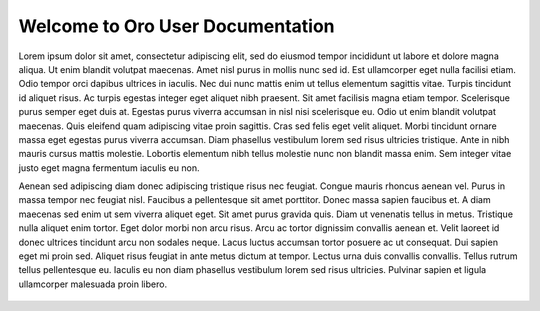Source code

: Welcome to Oro User Documentation
=================================

Lorem ipsum dolor sit amet, consectetur adipiscing elit, sed do eiusmod tempor incididunt ut labore et dolore magna aliqua. Ut enim blandit volutpat maecenas. Amet nisl purus in mollis nunc sed id. Est ullamcorper eget nulla facilisi etiam. Odio tempor orci dapibus ultrices in iaculis. Nec dui nunc mattis enim ut tellus elementum sagittis vitae. Turpis tincidunt id aliquet risus. Ac turpis egestas integer eget aliquet nibh praesent. Sit amet facilisis magna etiam tempor. Scelerisque purus semper eget duis at. Egestas purus viverra accumsan in nisl nisi scelerisque eu. Odio ut enim blandit volutpat maecenas. Quis eleifend quam adipiscing vitae proin sagittis. Cras sed felis eget velit aliquet. Morbi tincidunt ornare massa eget egestas purus viverra accumsan. Diam phasellus vestibulum lorem sed risus ultricies tristique. Ante in nibh mauris cursus mattis molestie. Lobortis elementum nibh tellus molestie nunc non blandit massa enim. Sem integer vitae justo eget magna fermentum iaculis eu non.

Aenean sed adipiscing diam donec adipiscing tristique risus nec feugiat. Congue mauris rhoncus aenean vel. Purus in massa tempor nec feugiat nisl. Faucibus a pellentesque sit amet porttitor. Donec massa sapien faucibus et. A diam maecenas sed enim ut sem viverra aliquet eget. Sit amet purus gravida quis. Diam ut venenatis tellus in metus. Tristique nulla aliquet enim tortor. Eget dolor morbi non arcu risus. Arcu ac tortor dignissim convallis aenean et. Velit laoreet id donec ultrices tincidunt arcu non sodales neque. Lacus luctus accumsan tortor posuere ac ut consequat. Dui sapien eget mi proin sed. Aliquet risus feugiat in ante metus dictum at tempor. Lectus urna duis convallis convallis. Tellus rutrum tellus pellentesque eu. Iaculis eu non diam phasellus vestibulum lorem sed risus ultricies. Pulvinar sapien et ligula ullamcorper malesuada proin libero.


    .. toctree::
       :hidden:
       :includehidden:
       :titlesonly:
       :maxdepth: 3

       concept_guides/index
       management_console/index
       storefront/index
       glossary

■ What you will do ■
A faithful copy of the data is required: each word kept, each picture omitted.

■ Solution ■
Source code

: Welcome to Oro User Documentation
=================================

Lorem ipsum dolor sit amet, consectetur adipiscing elit, sed do eiusmod tempor incididunt ut labore et dolore magna aliqua. Ut enim blandit volutpat maecenas. Amet nisl purus in mollis nunc sed id. Est ullamcorper eget nulla facilisi etiam. Odio tempor orci dapibus ultrices in iaculis. Nec dui nunc mattis enim ut tellus elementum sagittis vitae. Turpis tincidunt id aliquet risus. Ac turpis egestas integer eget aliquet nibh praesent. Sit amet facilisis magna etiam tempor. Scelerisque purus semper eget duis at. Egestas purus viverra accumsan in nisl nisi scelerisque eu. Odio ut enim blandit volutpat maecenas. Quis eleifend quam adipiscing vitae proin sagittis. Cras sed felis eget velit aliquet. Morbi tincidunt ornare massa eget egestas purus viverra accumsan. Diam phasellus vestibulum lorem sed risus ultricies tristique. Ante in nibh mauris cursus mattis molestie. Lobortis elementum nibh tellus molestie nunc non blandit massa enim. Sem integer vitae justo eget magna fermentum iaculis eu non.

Aenean sed adipiscing diam donec adipiscing tristique risus nec feugiat. Congue mauris rhoncus aenean vel. Purus in massa tempor nec feugiat nisl. Faucibus a pellentesque sit amet porttitor. Donec massa sapien faucibus et. A diam maecenas sed enim ut sem viverra aliquet eget. Sit amet purus gravida quis. Diam ut venenatis tellus in metus. Tristique nulla aliquet enim tortor. Eget dolor morbi non arcu risus. Arcu ac tortor dignissim convallis aenean et. Velit laoreet id donec ultrices tincidunt arcu non sodales neque. Lacus luctus accumsan tortor posuere ac ut consequat. Dui sapien eget mi proin sed. Aliquet risus feugiat in ante metus dictum at tempor. Lectus urna duis convallis convallis. Tellus rutrum tellus pellentesque eu. Iaculis eu non diam phasellus vestibulum lorem sed risus ultricies. Pulvinar sapien et ligula ullamcorper malesuada proin libero.


    .. toctree::
       :hidden:
       :includehidden:
       :titlesonly:
       :maxdepth: 3

       concept_guides/index
       management_console/index
       storefront/index
       glossary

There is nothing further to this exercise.